STM and atomically: why the semantic of these two programs differ?

Let's consider this simple Haskell program:

module Main where

import Control.Concurrent.STM
import Control.Concurrent
import Control.Exception
import Control.Monad
import Data.Maybe
import Data.Monoid
import Control.Applicative


terminator :: Either SomeException () -> IO ()
terminator r = print $ "Dying with " <> show r

doStuff :: TMVar () -> TChan () -> Int -> IO ()
doStuff writeToken barrier w = void $ flip forkFinally terminator $ do
  hasWriteToken <- isJust <$> atomically (tryTakeTMVar writeToken)
  case hasWriteToken of
    True -> do
      print $ show w <> "I'm the lead.."
      threadDelay (5 * 10^6)
      print "Done heavy work"
      atomically $ writeTChan barrier ()
    False -> do
      print $ show w <> " I'm the worker, waiting for the barrier..."
      myChan <- atomically $ dupTChan barrier
      _ <- atomically $ readTChan myChan
      print "Unlocked!"



main :: IO ()
main = do
  writeToken <- newTMVarIO ()
  barrier <- newBroadcastTChanIO
  _ <- forM [1..20] (doStuff writeToken barrier)
  threadDelay (20 * 10^6)
  return ()

It essentially model a concurrency scenario where a "lead" acquire the write token, do something and the workers will sync on a barrier and way for the "green light" from the lead. This works, but if we replace worker "atomically" block with this:

  _ <- atomically $ do
    myChan <- dupTChan barrier
    readTChan myChan

All the workers remains blocked indefinitely inside a STM transaction:

"Done heavy work" 
"Dying with Right ()"
"Dying with Left thread blocked indefinitely in an STM transaction"
"Dying with Left thread blocked indefinitely in an STM transaction"
"Dying with Left thread blocked indefinitely in an STM transaction"
...

I suspect the key lies inside the semantic of atomically. Any idea? Thanks! Alfredo

Solution

I think this behavior comes from the definition of dupTChan. Copied here for readability, along with readTChan

dupTChan :: TChan a -> STM (TChan a)
dupTChan (TChan _read write) = do
  hole <- readTVar write  
  new_read <- newTVar hole
  return (TChan new_read write)

readTChan :: TChan a -> STM a
readTChan (TChan read _write) = do
  listhead <- readTVar read
  head <- readTVar listhead
  case head of
    TNil -> retry
    TCons a tail -> do
    writeTVar read tail
    return a

inlining those functions, we get this STM block:

worker_block (TChan _read write) = do
  hole <- readTVar write
  new_read <- newTVar hole
  listhead <- readTVar new_read
  head <- readTVar listhead
  case head of
    TNil -> retry
    ...

When you try to run this block atomically, we make a new read_end from the tail of the channel, then call readTVar on it. The tail is of course empty, so this readTVar will retry. However, when the lead writes to the channel, the act of writing to the channel invalidates this transaction! So every follower transaction will always have to retry.
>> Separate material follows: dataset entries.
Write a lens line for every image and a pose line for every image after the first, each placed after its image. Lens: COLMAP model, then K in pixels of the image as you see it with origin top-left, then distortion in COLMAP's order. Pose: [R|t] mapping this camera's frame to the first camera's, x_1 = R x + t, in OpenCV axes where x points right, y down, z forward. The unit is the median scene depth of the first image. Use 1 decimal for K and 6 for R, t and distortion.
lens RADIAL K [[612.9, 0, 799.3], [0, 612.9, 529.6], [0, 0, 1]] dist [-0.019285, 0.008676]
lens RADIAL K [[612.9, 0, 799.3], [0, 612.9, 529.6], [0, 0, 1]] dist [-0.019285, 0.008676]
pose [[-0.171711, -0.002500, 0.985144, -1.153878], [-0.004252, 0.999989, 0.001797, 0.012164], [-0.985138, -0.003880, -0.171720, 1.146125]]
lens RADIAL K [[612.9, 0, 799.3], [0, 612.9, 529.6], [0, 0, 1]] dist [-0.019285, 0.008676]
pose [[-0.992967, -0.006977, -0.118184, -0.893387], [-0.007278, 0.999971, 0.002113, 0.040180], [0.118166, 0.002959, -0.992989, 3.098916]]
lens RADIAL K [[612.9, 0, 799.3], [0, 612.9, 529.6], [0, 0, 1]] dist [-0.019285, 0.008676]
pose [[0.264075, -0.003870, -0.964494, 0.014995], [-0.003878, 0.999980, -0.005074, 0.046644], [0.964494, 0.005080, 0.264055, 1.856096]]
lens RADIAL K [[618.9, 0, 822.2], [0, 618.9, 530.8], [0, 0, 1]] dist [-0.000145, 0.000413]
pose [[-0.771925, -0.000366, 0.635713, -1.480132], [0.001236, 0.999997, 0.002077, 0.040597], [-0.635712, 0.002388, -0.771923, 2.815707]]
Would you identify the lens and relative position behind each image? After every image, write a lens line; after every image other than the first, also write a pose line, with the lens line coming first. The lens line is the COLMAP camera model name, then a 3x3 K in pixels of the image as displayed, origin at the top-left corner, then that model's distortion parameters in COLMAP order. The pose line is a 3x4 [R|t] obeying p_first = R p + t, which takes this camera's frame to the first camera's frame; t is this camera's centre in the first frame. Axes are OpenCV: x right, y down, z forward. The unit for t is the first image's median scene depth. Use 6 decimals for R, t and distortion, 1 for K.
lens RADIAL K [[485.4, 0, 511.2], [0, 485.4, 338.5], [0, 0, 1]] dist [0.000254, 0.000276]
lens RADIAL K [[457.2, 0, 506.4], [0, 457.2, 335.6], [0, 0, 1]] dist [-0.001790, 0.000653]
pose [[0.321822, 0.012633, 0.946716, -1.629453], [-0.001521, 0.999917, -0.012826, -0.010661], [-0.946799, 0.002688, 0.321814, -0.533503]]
In fact, I don't think there is any case where dupTChan >>= readTChan will ever result in anything other than the thread being blocked indefinitely on an STM transaction. You can reason this out from the documentation as well. dupTChan begins empty, so within a single atomic transaction it will never have any items unless that same transaction adds them.